Jakarta (ANTARA) - Plt Direktur RSUD Bali Mandara, Ketut Suarjaya mengemukakan tiga kabupaten/kota di Provinsi Bali masih memiliki angka prevalensi anak lahir dalam keadaan kerdil (stunting) di atas 13 persen.

“Bali pernah mengalami angka kekerdilan cukup tinggi. Bali, pada saat itu sempat mencapai angka 31 persen. Namun, dengan kerja keras dan sinergi bersama yang dilakukan pemerintah dan masyarakat, angka itu bisa ditekan,” kata Ketut dalam Forum Merdeka Barat (FMB9) Cegah Stunting, Tingkatkan Daya Saing yang diikuti secara daring di Jakarta, Senin.

Baca juga: Wagub Bali minta dilakukan pemetaan penyebab utama ketengkesan

Ketut menekankan meskipun pada tahun 2021 angka prevalensi kekerdilan di Bali sudah menyentuh 10,9 persen dan menjadi salah satu yang terendah secara nasional, ternyata ada tiga kabupaten/kota yang angka kekerdilannya masih tinggi, yakni Kabupaten Karangasem (22,9 persen), Klungkung (19,4 persen) dan Jembrana (14,3 persen) berdasarkan Studi Status Gizi Indonesia (SSGI) 2021.

Tingginya angka prevalensi kekerdilan di tiga kabupaten itu disebabkan banyaknya keluarga yang mengalami kemiskinan, juga pola pikir dan perilaku keluarga terkait pemberian asupan gizi yang masih rendah.

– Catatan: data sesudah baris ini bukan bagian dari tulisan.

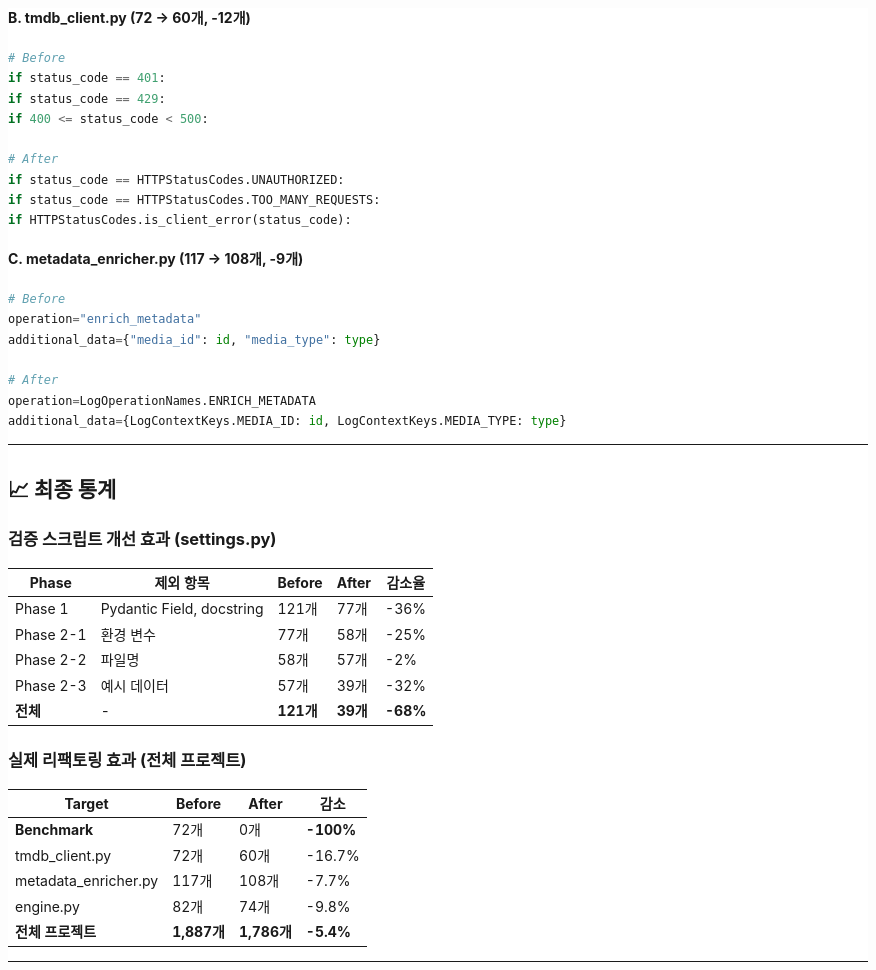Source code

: #### **B. tmdb_client.py** (72 → 60개, -12개)
```python
# Before
if status_code == 401:
if status_code == 429:
if 400 <= status_code < 500:

# After
if status_code == HTTPStatusCodes.UNAUTHORIZED:
if status_code == HTTPStatusCodes.TOO_MANY_REQUESTS:
if HTTPStatusCodes.is_client_error(status_code):
```

#### **C. metadata_enricher.py** (117 → 108개, -9개)
```python
# Before
operation="enrich_metadata"
additional_data={"media_id": id, "media_type": type}

# After
operation=LogOperationNames.ENRICH_METADATA
additional_data={LogContextKeys.MEDIA_ID: id, LogContextKeys.MEDIA_TYPE: type}
```

---

## 📈 최종 통계

### **검증 스크립트 개선 효과** (settings.py)
| Phase | 제외 항목 | Before | After | 감소율 |
|-------|----------|--------|-------|--------|
| Phase 1 | Pydantic Field, docstring | 121개 | 77개 | -36% |
| Phase 2-1 | 환경 변수 | 77개 | 58개 | -25% |
| Phase 2-2 | 파일명 | 58개 | 57개 | -2% |
| Phase 2-3 | 예시 데이터 | 57개 | 39개 | -32% |
| **전체** | - | **121개** | **39개** | **-68%** |

### **실제 리팩토링 효과** (전체 프로젝트)
| Target | Before | After | 감소 |
|--------|--------|-------|------|
| **Benchmark** | 72개 | 0개 | **-100%** |
| tmdb_client.py | 72개 | 60개 | -16.7% |
| metadata_enricher.py | 117개 | 108개 | -7.7% |
| engine.py | 82개 | 74개 | -9.8% |
| **전체 프로젝트** | **1,887개** | **1,786개** | **-5.4%** |

---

Ketut mengatakan Bali juga masih harus berjuang, meski secara persentase angka tersebut kecil, jumlah balita kerdil di Bali diperkirakan sebanyak 34.898 anak.

“Anak-anak kita mengalami kekerdilan, tentu ini tidak boleh kita biarkan saja. Sehingga, upaya-upaya yang dilakukan mulai dari saat kekerdilan masih sangat tinggi, kabupaten bersama provinsi akan didorong untuk membuat inovasi,”

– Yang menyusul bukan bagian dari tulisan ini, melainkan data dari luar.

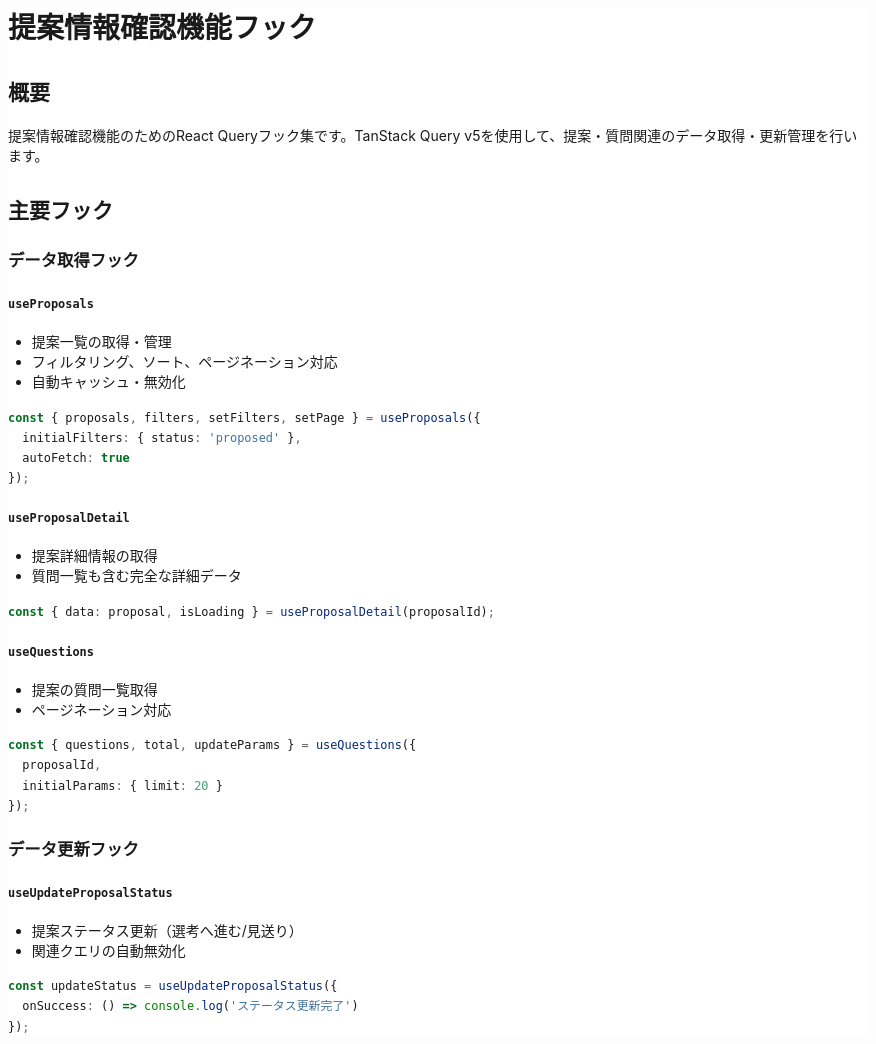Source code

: # 提案情報確認機能フック

## 概要

提案情報確認機能のためのReact Queryフック集です。TanStack Query v5を使用して、提案・質問関連のデータ取得・更新管理を行います。

## 主要フック

### データ取得フック

#### `useProposals`
- 提案一覧の取得・管理
- フィルタリング、ソート、ページネーション対応
- 自動キャッシュ・無効化

```typescript
const { proposals, filters, setFilters, setPage } = useProposals({
  initialFilters: { status: 'proposed' },
  autoFetch: true
});
```

#### `useProposalDetail`
- 提案詳細情報の取得
- 質問一覧も含む完全な詳細データ

```typescript
const { data: proposal, isLoading } = useProposalDetail(proposalId);
```

#### `useQuestions`
- 提案の質問一覧取得
- ページネーション対応

```typescript
const { questions, total, updateParams } = useQuestions({
  proposalId,
  initialParams: { limit: 20 }
});
```

### データ更新フック

#### `useUpdateProposalStatus`
- 提案ステータス更新（選考へ進む/見送り）
- 関連クエリの自動無効化

```typescript
const updateStatus = useUpdateProposalStatus({
  onSuccess: () => console.log('ステータス更新完了')
});
```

Guna mendorong angka prevalensi kekerdilan semakin turun, katanya, Pemerintah Bali membuat beragam inovasi, seperti menghadirkan program Gerakan Badung Sehat (Garbasari) yang fokus pada 1.000 hari pertama kehidupan (HPK) anak, dibentuknya tim pencegahan kekerdilan di Gianyar yang melibatkan berbagai pihak, serta pengadaan produk pangan sebagai makanan tambahan di posyandu.

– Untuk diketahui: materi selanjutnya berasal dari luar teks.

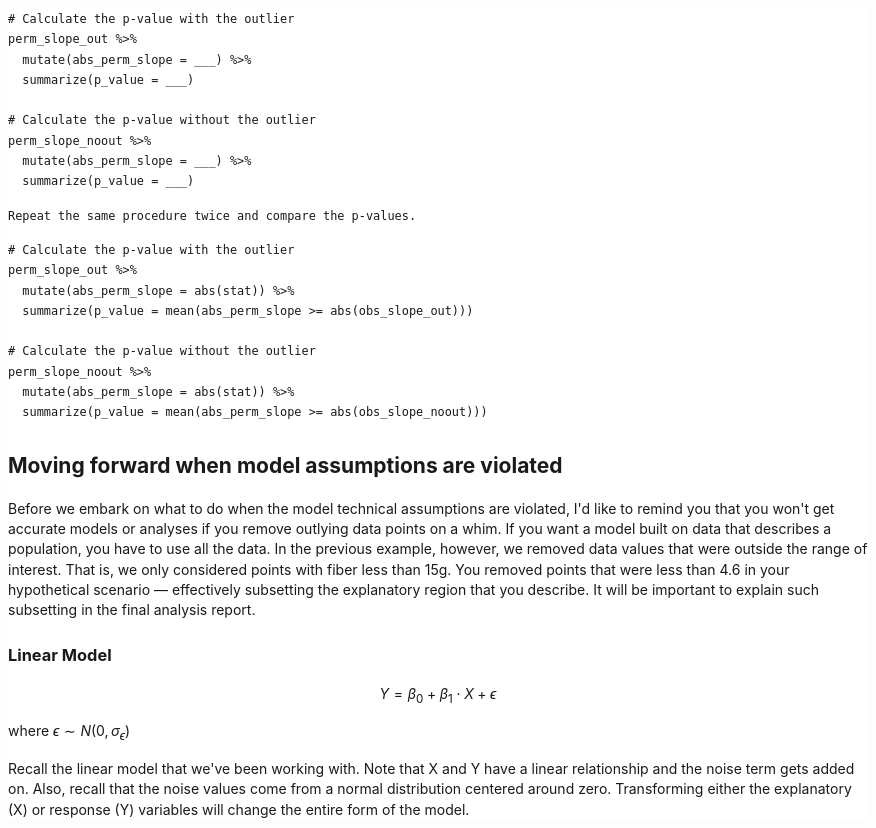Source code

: 
```
# Calculate the p-value with the outlier
perm_slope_out %>% 
  mutate(abs_perm_slope = ___) %>%
  summarize(p_value = ___)

# Calculate the p-value without the outlier
perm_slope_noout %>% 
  mutate(abs_perm_slope = ___) %>%
  summarize(p_value = ___)
```



```
Repeat the same procedure twice and compare the p-values.
```



```
# Calculate the p-value with the outlier
perm_slope_out %>% 
  mutate(abs_perm_slope = abs(stat)) %>%
  summarize(p_value = mean(abs_perm_slope >= abs(obs_slope_out)))

# Calculate the p-value without the outlier
perm_slope_noout %>% 
  mutate(abs_perm_slope = abs(stat)) %>%
  summarize(p_value = mean(abs_perm_slope >= abs(obs_slope_noout)))
```


## Moving forward when model assumptions are violated


Before we embark on what to do when the model technical assumptions are violated, I'd like to remind you that you won't get accurate models or analyses if you remove outlying data points on a whim.  If you want a model built on data that describes a population, you have to use all the data.  In the previous example, however, we removed data values that were outside the range of interest.  That is, we only considered points with fiber less than 15g. You removed points that were less than 4.6 in your hypothetical scenario — effectively subsetting the explanatory region that you describe.  It will be important to explain such subsetting in the final analysis report.



### Linear Model



$$Y = \beta_0 + \beta_1 \cdot X + \epsilon$$ 

where $\epsilon \sim N(0, \sigma_\epsilon)$


Recall the linear model that we've been working with.  Note that X and Y have a linear relationship and the noise term gets added on.  Also, recall that the noise values come from a normal distribution centered around zero.  Transforming either the explanatory (X) or response (Y) variables will change the entire form of the model.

Baca juga: BKKBN Bali: Cegah stunting lewat tim pendamping keluarga

Baca juga: BKKBN: Data kesehatan balita penting dalam program Pendataan Keluarga


“Produk-produk pangan sebagai tambahan makanan di posyandu ini juga akan menambah motivasi masyarakat untuk meningkatkan konsumsi, terutama protein bagi anak-anak balita. Jadi, inovasi inovasi ini kami kembangkan terus dan kami duplikasi ke kabupaten lain,” ujar Ketut.

Dengan beragam inovasi yang dikembangkan, kolaborasi setiap pihak dan melalui koordinasi dengan Kementerian Kesehatan, Ketut berharap jumlah anak yang mengalami kekerdilan dapat turun menjadi 6,15 persen pada tahun 2024.

“Kita optimistis wujudkan, tentu dengan peran serta bersama, baik pemerintah, masyarakat maupun pihak lainnya yang akan berperan secara aktif dalam upaya penurunan angka kekerdilan,” kata dia.